THE TASKS
• a. Reproduce the passage on password key derivation functions word for word, starting with "Think of it" and going on through "Derivation Function 2)".
• b. Write the next part of the passage on password key derivation functions, picking up right after its final line.

GIVEN TEXT
◆ ◆ ◆ ◆
Think of it this way:
- HKDF is a machine that instantly turns a secret into a key
- A password KDF is the same machine, but with a speed limiter bolted on
- The speed limiter wastes CPU time (PBKDF2) or RAM (Argon2) on purpose
- A legitimate user calls it once (1 second delay — barely noticeable)
- An attacker calls it billions of times (1 second × 1 billion = 31 years)
The three password KDFs
PBKDF2 (Password-Based Key Derivation Function 2)
The oldest, simplest. Runs HMAC in a loop:
PBKDF2(password, salt, iterations) → key
Internally:
round 1: HMAC(password, salt || 1) → h1
round 2: HMAC(password, h1) → h2
round 3: HMAC(password, h2) → h3
...
◆ ◆ ◆ ◆
Part of a data file:
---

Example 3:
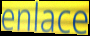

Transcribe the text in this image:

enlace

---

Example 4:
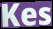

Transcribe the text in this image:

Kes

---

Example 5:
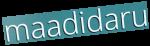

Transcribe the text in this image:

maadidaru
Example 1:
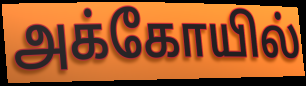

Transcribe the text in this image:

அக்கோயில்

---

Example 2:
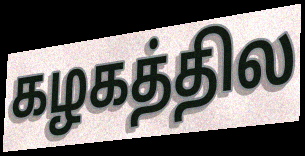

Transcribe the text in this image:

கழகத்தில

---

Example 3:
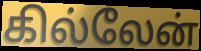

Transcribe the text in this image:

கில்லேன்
◆ ◆ ◆ ◆
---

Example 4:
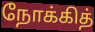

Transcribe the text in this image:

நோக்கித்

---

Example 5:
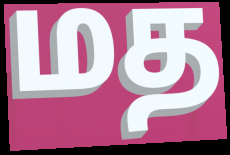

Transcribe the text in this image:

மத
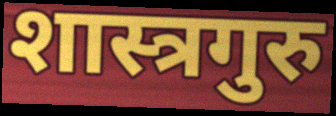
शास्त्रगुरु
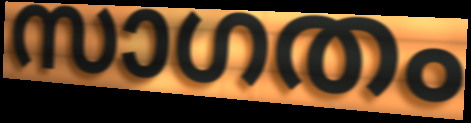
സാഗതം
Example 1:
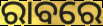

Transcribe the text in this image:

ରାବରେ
◆ ◆ ◆ ◆
WRITTEN ANSWERS
• a.
Think of it this way:
- HKDF is a machine that instantly turns a secret into a key
- A password KDF is the same machine, but with a speed limiter bolted on
- The speed limiter wastes CPU time (PBKDF2) or RAM (Argon2) on purpose
- A legitimate user calls it once (1 second delay — barely noticeable)
- An attacker calls it billions of times (1 second × 1 billion = 31 years)
The three password KDFs
PBKDF2 (Password-Based Key Derivation Function 2)

• b.
round 100000: HMAC(password, h99999) → h100000
key = h1 XOR h2 XOR h3 XOR ... XOR h100000
Each iteration is cheap individually, but 100,000 of them add up. The problem: GPUs run HMAC very fast in parallel. PBKDF2 is CPU-bound but not memory-bound.
bcrypt
Designed specifically for password hashing. Uses a modified Blowfish cipher internally. Harder to parallelize on GPUs than PBKDF2, but fixed output size (not a general-purpose KDF).
Argon2 (the modern choice)
Winner of the 2015 Password Hashing Competition. Three parameters:
Argon2(password, salt, time_cost, memory_cost, parallelism) → key
time_cost: number of iterations (like PBKDF2)
memory_cost: MB of RAM required per computation
parallelism: number of threads to use
Example:
Argon2id("password123", salt, t=3, m=65536, p=4)
→ requires 64MB RAM and 4 threads for ~1 second
The memory requirement is what makes Argon2 special. GPUs have limited per-core memory — requiring 64MB per attempt makes GPU attacks 1000x slower.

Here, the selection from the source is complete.